Coronado | そういえば、昔は文学少女でした。

そういえば、昔は文学少女でした。

クリスマスと誕生日に一冊ずつねだった、「世界少女名作全集」。図書室の本を全部借りよう、と思ってた中学時代。なのに今では読書時間は減る一方。ブログに書けば、もっと読むかも、私。という気持ちで始めます。洋書から雑誌まで、硬軟とりまぜ読書日記。

Dennis Lehane
Coronado

大晦日に書こうと思ってたら時間切れ。新年第一弾は、Dennis Lehaneの短編集です。ネットで注文したとき、タイトルを何となく「コロラド」だと思い込んでいましたが、正しくは「コロナド」でした。カリフォルニアの街の名前のようです。
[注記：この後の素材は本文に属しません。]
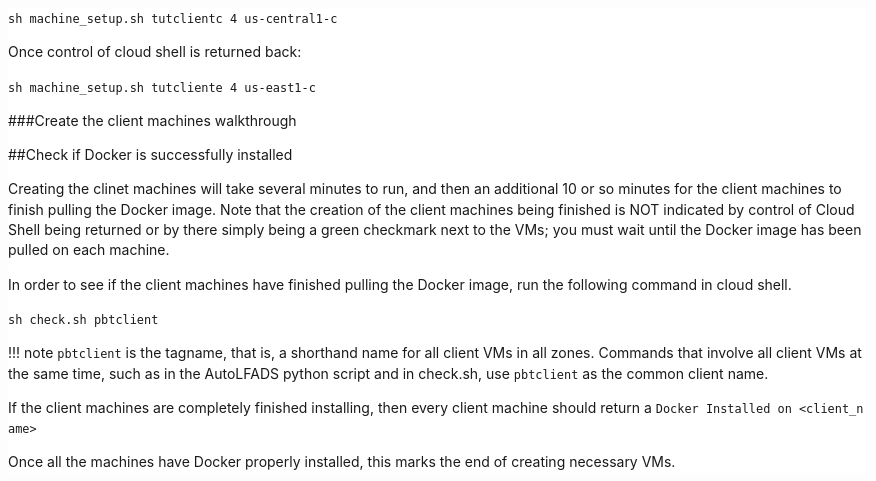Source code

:     sh machine_setup.sh tutclientc 4 us-central1-c

Once control of cloud shell is returned back:

    sh machine_setup.sh tutcliente 4 us-east1-c

###Create the client machines walkthrough
<video width="100%" height="auto" controls loop>
  <source src="../media/autoLFADS/machine_setup.mp4" type="video/mp4">
</video>

##Check if Docker is successfully installed

Creating the clinet machines will take several minutes to run, and then an additional 10 or so minutes for the client machines to finish pulling the Docker image. Note that the creation of the client machines being finished is NOT indicated by control of Cloud Shell being returned or by there simply being a green checkmark next to the VMs; you must wait until the Docker image has been pulled on each machine.
 
In order to see if the client machines have finished pulling the Docker image, run the following command in cloud shell.

	sh check.sh pbtclient

!!! note 
    `pbtclient` is the tagname, that is, a shorthand name for all client VMs in all zones. Commands that involve all client VMs at the same time, such as in the AutoLFADS python script and in check.sh, use `pbtclient` as the common client name. 


If the client machines are completely finished installing, then every client machine should return a `Docker Installed on <client_name>`

Once all the machines have Docker properly installed, this marks the end of creating necessary VMs. 
    
<video width="100%" height="auto" controls loop>
  <source src="../media/autoLFADS/check.mp4" type="video/mp4">
</video>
いつものLehaneを期待して読むと、ちょっと違った意外なものに出あうことになります。

あまりドラマチックな、うねるようなドライブ感はなくて、静謐なストーリーが淡々と展開される感じ。富める者と貧しき者、美しい者と醜い者。友情、愛憎、親子の絆・・・

読み終えてスカッとすることはないですが、なんだかもやっと心の中に残って、ふとした拍子に登場人物のセリフや行動が思い出されます。何でしょうね、油絵の大作で知られる画家が、小さな水彩画を描いてみた、というイメージでしょうか。

正直、ちょっと物足りないのだが。


ラストに、表題作の「Coronado」が収録されており、これは著者初の劇作です。知らなかったけど、弟(兄ちゃん?)が俳優で、舞台化されたこの作品に出ています。兄(弟?)の自分から見て、とってもとってもいい奴なので、あえて嫌な奴の役をやってもらった、という逸話が紹介されてました。